The Browns have a good O-line and a very good D. They also have Deshaun Watson. You wanna bet on that guy?
LIQUID FENCE SAVED MY FLOWERS from the insouciant deer(s?) who literally munched my knockout roses right outside my office window. I’ve tried all kinds of remedies, home and otherwise. Nothing worked until now.
You might say, “Gee, Doc, everyone knows about Liquid Fence. What took you so long?’’
To which I might or might not reply, “Twenty-four dollars a gallon.’’
I still have a problem. I have this squirrel-proof bird feeder that actually does a good job foiling the little bast——s. It doesn’t defeat the insouciant deer, who literally walk up to the feeder and start eating, thereby foiling the weight=sensitive mechanism that closes the food tray.
I’ve tried cayenne pepper in the seed.

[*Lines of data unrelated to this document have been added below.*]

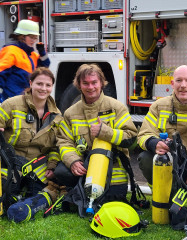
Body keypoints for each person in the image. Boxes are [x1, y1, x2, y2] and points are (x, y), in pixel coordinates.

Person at [55, 63, 137, 199]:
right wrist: (73, 161)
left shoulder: (116, 107)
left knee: (112, 199)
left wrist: (105, 132)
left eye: (94, 82)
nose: (90, 87)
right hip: (84, 167)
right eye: (85, 83)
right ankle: (78, 189)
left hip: (113, 168)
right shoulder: (70, 113)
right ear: (79, 85)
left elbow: (131, 138)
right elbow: (64, 142)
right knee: (62, 171)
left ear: (102, 83)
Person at [0, 67, 64, 222]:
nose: (43, 88)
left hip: (37, 166)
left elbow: (56, 146)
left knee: (39, 194)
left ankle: (20, 199)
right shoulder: (12, 104)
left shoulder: (56, 116)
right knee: (5, 197)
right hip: (10, 163)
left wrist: (52, 165)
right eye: (39, 84)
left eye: (48, 85)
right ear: (31, 83)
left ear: (52, 87)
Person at [0, 19, 50, 102]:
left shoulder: (30, 54)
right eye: (31, 37)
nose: (33, 41)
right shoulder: (11, 50)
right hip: (10, 100)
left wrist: (42, 52)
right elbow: (1, 75)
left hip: (23, 100)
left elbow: (44, 67)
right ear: (22, 37)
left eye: (35, 38)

I’ve tried chili powder and rocks tossed from 20 paces. I even Liquid Fence-d the feeder pole.
No luck. Suggestions, please, Mobsters.
TUNE O’ THE DAY. . . Let us now in good conscience rant all over the room. This should help.
The fans, this town, this local media, and the organization from top to bottom has to be honest and recognize that this is a bottom 5 MLB franchise. Three decades (mostly) of futility. The Reds are decidedly NOT a notch better than the Pirates. Or Royals. Or Athletics. Or White Sox. Or Marlins. Or Rays. Or Dbacks. Or even the Rockies. Each one of those teams has more playoff wins than the Reds do over the last 3 decades. 6 of those 8 teams have played in World Series and 4 of them have won it all at some point in the last 30 years. What's sad is that our fanbase is far better and more supportive than any of those 8 teams. Ownership/Management has been terrible during these 3 decades, 2010-2013 notwithstanding. In 2012, when the Reds were one of the two best teams in the NL, our big deadline acquisition that year was, wait for it...Jonathan Broxton. One of the telltale signs of decline is the eroded definition of success. Ownership and and even some players now think winning 82 games is a "great year". Emperor Bob truly has no clothes.
The Bengals may have The Lost Decade, but the Reds have The Lost Generation. 30 years is a whole generation of fans lost to somewhere or something else. My oldest son who is 12, lives and dies baseball, is a Dodger fan. I definitely am not, but I can't blame him. Why would anyone root for this? And more importantly, how could anyone get their kids or friends to root for this? We are all bearing witness to the slow death of a once-incredible baseball culture here along the Ohio River, where Midwest-meets-Appalachia-meets-South. And the blame lies squarely with the owners and management of the last 30 years. The Lost Generation indeed.
I believe if I was a Reds fan, I'd be pissed off. I mean, even the Pirates made some moves. No needle-movers, of course, but no one expected that. Losing sports teams are always wanting fans to "trust the process". But, often the process is flawed. And, by the way, trust has to be earned. What have the Reds done to earn that trust? From your post, Doc, it doesn't sound as though they've done much trust earning at all.